Parkour vol. 2: the adventure continues

So, I am continuing on my voyage to become a traceur. Today's workout was shorter than tommorow's: my body is letting me know this is too much stress. Tommorow will be Moshe'Z official "day off", with no running. I think I need to rest...but nonetheless it was fun, and I discovered many cool places around to Parkour in. I am still taking it easy with the obstacles, only clearing the occasional one for fun and profit. I learned how to run up a short steep slope, how to to a "equilibre" and stuff like that -- and of course practiced my rolls more. This is fun!

Buying ebooks

I live in Israel. Like the rest of Europe, it is beyond the Atlantic ocean from the United States. Therefore, shipping costs to Israel are astronomical -- buying a few books often means shelling 20% on shipment for *SLOW* shipment. With fast, it can easily reach daylight-robbery levels. This is annoying, because like all people, I like my goddamn satisfaction here and now. Bookstores are not open on Saturday (except one, which is far away and suckular), and close on 15:00-17:00 on Friday. This means buying books is an ordeal. Ordering online is too expensive and slow. Going to a bookstore is a project needing advance planning. Today, I was sitting at home (parents' place, actually, just before driving off to mine, but that's neither here nor there) when I was browsing on Holly Lisle's site, and saw some interesting books about writing. The physical version costs twice as much, then further exasberated by a shipping cost that is way too high and by having to wait for a few days (best case scenario). The electronic version? Well, let's just say I pulled out my wallet, and 30 minutes later (downloading them all plus the various freebies took time and I was doing stuff in the middle of it all) I had them all, backed up to the places I usually back up things. Holly Lisle, thank the lords, is not one of the DRM fascists, so I can actually read the books on an Ubuntu laptop which is not the laptop I bought it from.

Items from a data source
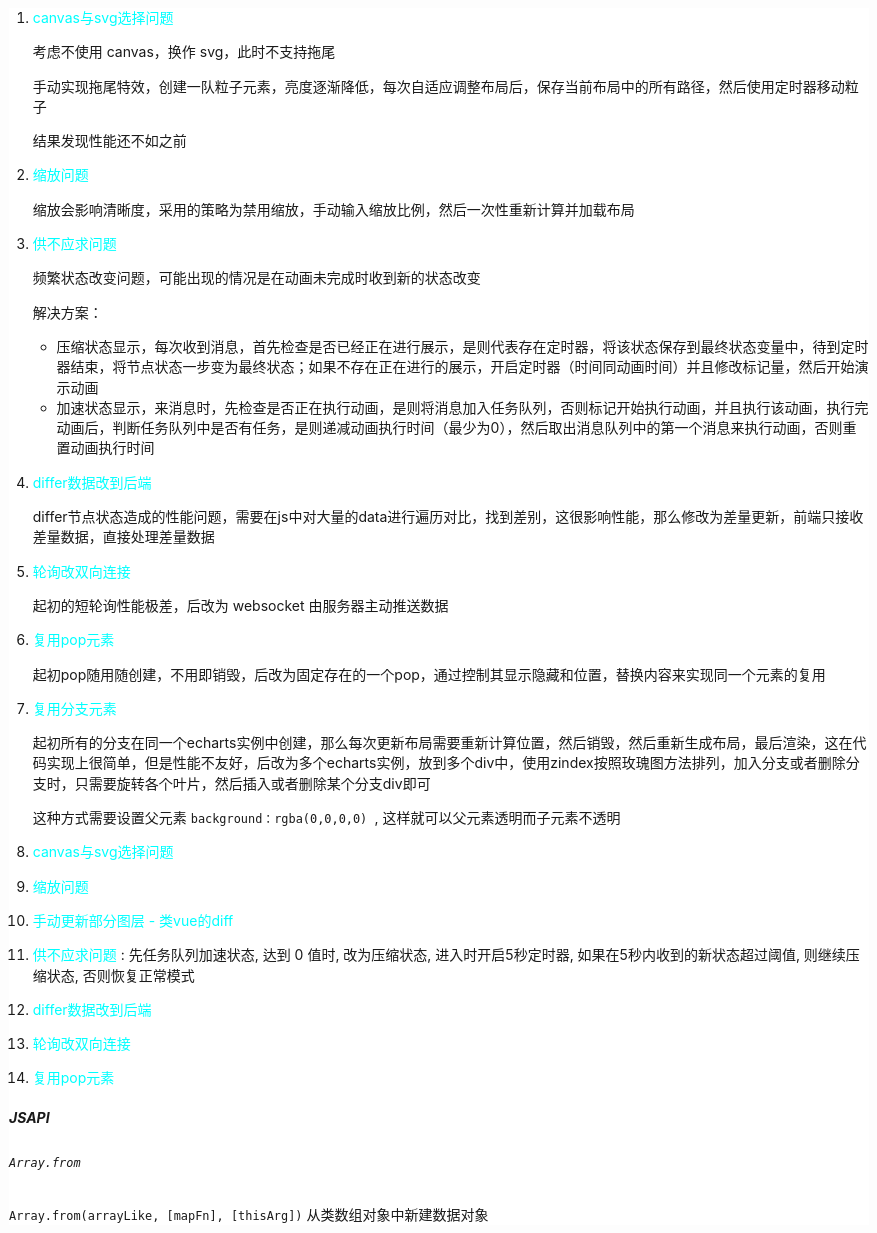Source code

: 1.  <span style='color:cyan;'>canvas与svg选择问题</span>

    考虑不使用 canvas，换作 svg，此时不支持拖尾

    手动实现拖尾特效，创建一队粒子元素，亮度逐渐降低，每次自适应调整布局后，保存当前布局中的所有路径，然后使用定时器移动粒子

    结果发现性能还不如之前

2.  <span style='color:cyan;'>缩放问题</span>

    缩放会影响清晰度，采用的策略为禁用缩放，手动输入缩放比例，然后一次性重新计算并加载布局

3.  <span style='color:cyan;'>供不应求问题</span>

    频繁状态改变问题，可能出现的情况是在动画未完成时收到新的状态改变

    解决方案：

    *   压缩状态显示，每次收到消息，首先检查是否已经正在进行展示，是则代表存在定时器，将该状态保存到最终状态变量中，待到定时器结束，将节点状态一步变为最终状态；如果不存在正在进行的展示，开启定时器（时间同动画时间）并且修改标记量，然后开始演示动画
    *   加速状态显示，来消息时，先检查是否正在执行动画，是则将消息加入任务队列，否则标记开始执行动画，并且执行该动画，执行完动画后，判断任务队列中是否有任务，是则递减动画执行时间（最少为0），然后取出消息队列中的第一个消息来执行动画，否则重置动画执行时间

4.  <span style='color:cyan;'>differ数据改到后端</span>

    differ节点状态造成的性能问题，需要在js中对大量的data进行遍历对比，找到差别，这很影响性能，那么修改为差量更新，前端只接收差量数据，直接处理差量数据

5.  <span style='color:cyan;'>轮询改双向连接</span>

    起初的短轮询性能极差，后改为 websocket 由服务器主动推送数据

6.  <span style='color:cyan;'>复用pop元素</span>

    起初pop随用随创建，不用即销毁，后改为固定存在的一个pop，通过控制其显示隐藏和位置，替换内容来实现同一个元素的复用

7.  <span style='color:cyan;'>复用分支元素</span>

    起初所有的分支在同一个echarts实例中创建，那么每次更新布局需要重新计算位置，然后销毁，然后重新生成布局，最后渲染，这在代码实现上很简单，但是性能不友好，后改为多个echarts实例，放到多个div中，使用zindex按照玫瑰图方法排列，加入分支或者删除分支时，只需要旋转各个叶片，然后插入或者删除某个分支div即可

    这种方式需要设置父元素 `background：rgba(0,0,0,0) `, 这样就可以父元素透明而子元素不透明



1.  <span style='color:cyan;'>canvas与svg选择问题</span>
2.  <span style='color:cyan;'>缩放问题</span>
3.  <span style='color:cyan;'>手动更新部分图层 - 类vue的diff</span>
4.  <span style='color:cyan;'>供不应求问题</span> : 先任务队列加速状态, 达到 0 值时, 改为压缩状态, 进入时开启5秒定时器, 如果在5秒内收到的新状态超过阈值, 则继续压缩状态, 否则恢复正常模式
5.  <span style='color:cyan;'>differ数据改到后端</span>
6.  <span style='color:cyan;'>轮询改双向连接</span>
7.  <span style='color:cyan;'>复用pop元素</span>





##### JSAPI



###### `Array.from`

`Array.from(arrayLike, [mapFn], [thisArg])`  从类数组对象中新建数据对象
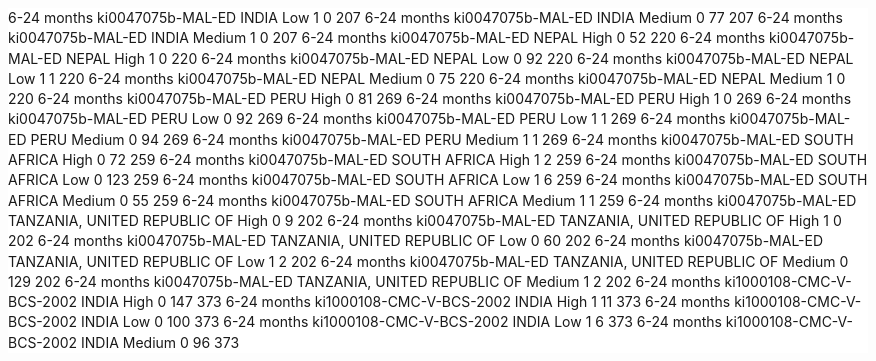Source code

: 6-24 months   ki0047075b-MAL-ED          INDIA                          Low                    1        0     207
6-24 months   ki0047075b-MAL-ED          INDIA                          Medium                 0       77     207
6-24 months   ki0047075b-MAL-ED          INDIA                          Medium                 1        0     207
6-24 months   ki0047075b-MAL-ED          NEPAL                          High                   0       52     220
6-24 months   ki0047075b-MAL-ED          NEPAL                          High                   1        0     220
6-24 months   ki0047075b-MAL-ED          NEPAL                          Low                    0       92     220
6-24 months   ki0047075b-MAL-ED          NEPAL                          Low                    1        1     220
6-24 months   ki0047075b-MAL-ED          NEPAL                          Medium                 0       75     220
6-24 months   ki0047075b-MAL-ED          NEPAL                          Medium                 1        0     220
6-24 months   ki0047075b-MAL-ED          PERU                           High                   0       81     269
6-24 months   ki0047075b-MAL-ED          PERU                           High                   1        0     269
6-24 months   ki0047075b-MAL-ED          PERU                           Low                    0       92     269
6-24 months   ki0047075b-MAL-ED          PERU                           Low                    1        1     269
6-24 months   ki0047075b-MAL-ED          PERU                           Medium                 0       94     269
6-24 months   ki0047075b-MAL-ED          PERU                           Medium                 1        1     269
6-24 months   ki0047075b-MAL-ED          SOUTH AFRICA                   High                   0       72     259
6-24 months   ki0047075b-MAL-ED          SOUTH AFRICA                   High                   1        2     259
6-24 months   ki0047075b-MAL-ED          SOUTH AFRICA                   Low                    0      123     259
6-24 months   ki0047075b-MAL-ED          SOUTH AFRICA                   Low                    1        6     259
6-24 months   ki0047075b-MAL-ED          SOUTH AFRICA                   Medium                 0       55     259
6-24 months   ki0047075b-MAL-ED          SOUTH AFRICA                   Medium                 1        1     259
6-24 months   ki0047075b-MAL-ED          TANZANIA, UNITED REPUBLIC OF   High                   0        9     202
6-24 months   ki0047075b-MAL-ED          TANZANIA, UNITED REPUBLIC OF   High                   1        0     202
6-24 months   ki0047075b-MAL-ED          TANZANIA, UNITED REPUBLIC OF   Low                    0       60     202
6-24 months   ki0047075b-MAL-ED          TANZANIA, UNITED REPUBLIC OF   Low                    1        2     202
6-24 months   ki0047075b-MAL-ED          TANZANIA, UNITED REPUBLIC OF   Medium                 0      129     202
6-24 months   ki0047075b-MAL-ED          TANZANIA, UNITED REPUBLIC OF   Medium                 1        2     202
6-24 months   ki1000108-CMC-V-BCS-2002   INDIA                          High                   0      147     373
6-24 months   ki1000108-CMC-V-BCS-2002   INDIA                          High                   1       11     373
6-24 months   ki1000108-CMC-V-BCS-2002   INDIA                          Low                    0      100     373
6-24 months   ki1000108-CMC-V-BCS-2002   INDIA                          Low                    1        6     373
6-24 months   ki1000108-CMC-V-BCS-2002   INDIA                          Medium                 0       96     373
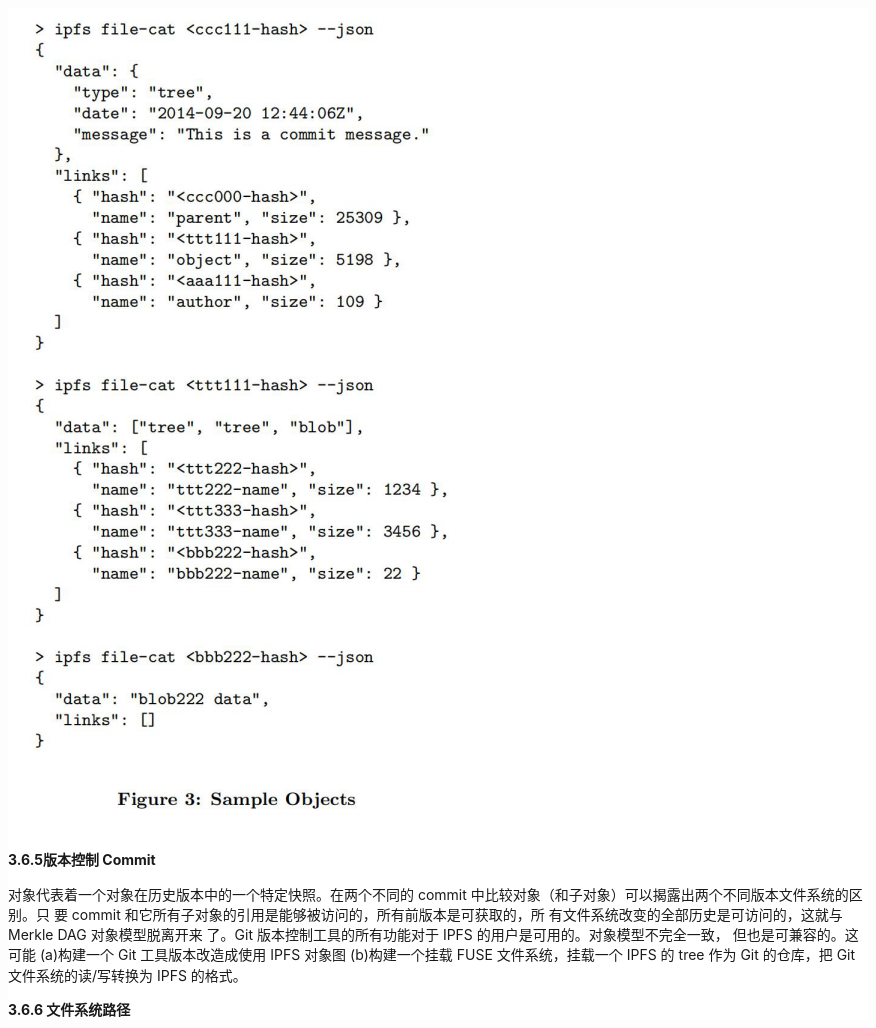 ![](../picture/2021-04-08-14-37-40.png)

**3.6.5版本控制 Commit**

对象代表着一个对象在历史版本中的一个特定快照。在两个不同的 commit 中比较对象（和子对象）可以揭露出两个不同版本文件系统的区别。只 要 commit 和它所有子对象的引用是能够被访问的，所有前版本是可获取的，所
有文件系统改变的全部历史是可访问的，这就与 Merkle DAG 对象模型脱离开来 了。Git 版本控制工具的所有功能对于 IPFS 的用户是可用的。对象模型不完全一致， 但也是可兼容的。这可能 
(a)构建一个 Git 工具版本改造成使用 IPFS 对象图
(b)构建一个挂载 FUSE 文件系统，挂载一个 IPFS 的 tree 作为 Git 的仓库，把 Git 文件系统的读/写转换为 IPFS 的格式。 

**3.6.6 文件系统路径**
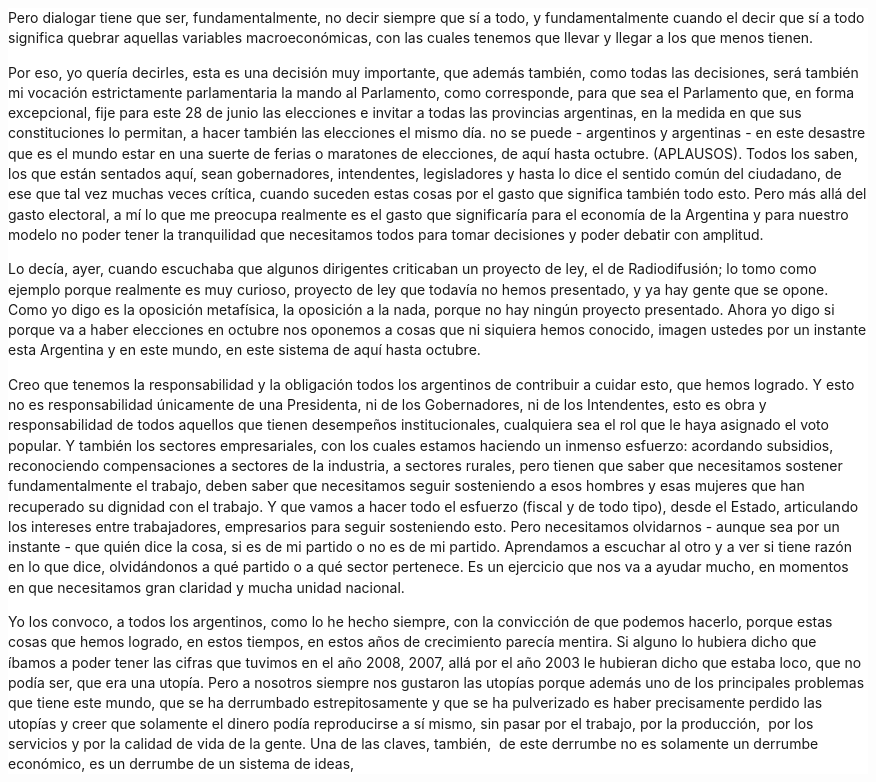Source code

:Pero dialogar tiene que ser, fundamentalmente, no decir siempre que sí a
todo, y fundamentalmente cuando el decir que sí a todo significa quebrar
aquellas variables macroeconómicas, con las cuales tenemos que llevar y
llegar a los que menos tienen.

Por eso, yo quería decirles, esta es una decisión muy importante, que
además también, como todas las decisiones, será también mi vocación
estrictamente parlamentaria la mando al Parlamento, como corresponde,
para que sea el Parlamento que, en forma excepcional, fije para este 28
de junio las elecciones e invitar a todas las provincias argentinas, en
la medida en que sus constituciones lo permitan, a hacer también las
elecciones el mismo día. no se puede - argentinos y argentinas - en este
desastre que es el mundo estar en una suerte de ferias o maratones de
elecciones, de aquí hasta octubre. (APLAUSOS). Todos los saben, los que
están sentados aquí, sean gobernadores, intendentes, legisladores y
hasta lo dice el sentido común del ciudadano, de ese que tal vez muchas
veces crítica, cuando suceden estas cosas por el gasto que significa
también todo esto. Pero más allá del gasto electoral, a mí lo que me
preocupa realmente es el gasto que significaría para el economía de la
Argentina y para nuestro modelo no poder tener la tranquilidad que
necesitamos todos para tomar decisiones y poder debatir con amplitud.

Lo decía, ayer, cuando escuchaba que algunos dirigentes criticaban un
proyecto de ley, el de Radiodifusión; lo tomo como ejemplo porque
realmente es muy curioso, proyecto de ley que todavía no hemos
presentado, y ya hay gente que se opone. Como yo digo es la oposición
metafísica, la oposición a la nada, porque no hay ningún proyecto
presentado. Ahora yo digo si porque va a haber elecciones en octubre nos
oponemos a cosas que ni siquiera hemos conocido, imagen ustedes por un
instante esta Argentina y en este mundo, en este sistema de aquí hasta
octubre.

Creo que tenemos la responsabilidad y la obligación todos los argentinos
de contribuir a cuidar esto, que hemos logrado. Y esto no es
responsabilidad únicamente de una Presidenta, ni de los Gobernadores, ni
de los Intendentes, esto es obra y responsabilidad de todos aquellos que
tienen desempeños institucionales, cualquiera sea el rol que le haya
asignado el voto popular. Y también los sectores empresariales, con los
cuales estamos haciendo un inmenso esfuerzo: acordando subsidios,
reconociendo compensaciones a sectores de la industria, a sectores
rurales, pero tienen que saber que necesitamos sostener fundamentalmente
el trabajo, deben saber que necesitamos seguir sosteniendo a esos
hombres y esas mujeres que han recuperado su dignidad con el trabajo. Y
que vamos a hacer todo el esfuerzo (fiscal y de todo tipo), desde el
Estado, articulando los intereses entre trabajadores, empresarios para
seguir sosteniendo esto. Pero necesitamos olvidarnos - aunque sea por un
instante - que quién dice la cosa, si es de mi partido o no es de mi
partido. Aprendamos a escuchar al otro y a ver si tiene razón en lo que
dice, olvidándonos a qué partido o a qué sector pertenece. Es un
ejercicio que nos va a ayudar mucho, en momentos en que necesitamos gran
claridad y mucha unidad nacional.

Yo los convoco, a todos los argentinos, como lo he hecho siempre, con la
convicción de que podemos hacerlo, porque estas cosas que hemos logrado,
en estos tiempos, en estos años de crecimiento parecía mentira. Si
alguno lo hubiera dicho que íbamos a poder tener las cifras que tuvimos
en el año 2008, 2007, allá por el año 2003 le hubieran dicho que estaba
loco, que no podía ser, que era una utopía. Pero a nosotros siempre nos
gustaron las utopías porque además uno de los principales problemas que
tiene este mundo, que se ha derrumbado estrepitosamente y que se ha
pulverizado es haber precisamente perdido las utopías y creer que
solamente el dinero podía reproducirse a sí mismo, sin pasar por el
trabajo, por la producción,  por los servicios y por la calidad de vida
de la gente. Una de las claves, también,  de este derrumbe no es
solamente un derrumbe económico, es un derrumbe de un sistema de ideas,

STUDY QUESTIONS:
1: Rewrite the paragraph of the blog post that begins "I live in Israel" as a short bulleted list that keeps its main facts.
2: Duplicate the part of the blog post that opens with the words containing "So, I am continuing" and closes with "This is fun!".
The items aren't needed for any of the work here.

RESPONSES:
1:
- The writer lives in Israel, across the Atlantic from the United States, so shipping books there is very expensive: often 20% of the price for slow delivery, and far more for fast.
- Bookstores are closed on Saturday, except one that is far away and poor, and they close at 15:00–17:00 on Friday.
- Buying books is an ordeal: ordering online is too expensive and slow, and a bookstore trip needs advance planning.
- While browsing Holly Lisle's site, the writer found some books about writing.
- The physical versions cost twice as much, plus high shipping and a wait of at least a few days.
- The writer bought the electronic versions and within 30 minutes had them all downloaded, along with some freebies, and backed up.
- The books have no DRM, so the writer can read them on an Ubuntu laptop other than the one used to buy them.

2:
So, I am continuing on my voyage to become a traceur. Today's workout was shorter than tommorow's: my body is letting me know this is too much stress. Tommorow will be Moshe'Z official "day off", with no running. I think I need to rest...but nonetheless it was fun, and I discovered many cool places around to Parkour in. I am still taking it easy with the obstacles, only clearing the occasional one for fun and profit. I learned how to run up a short steep slope, how to to a "equilibre" and stuff like that -- and of course practiced my rolls more. This is fun!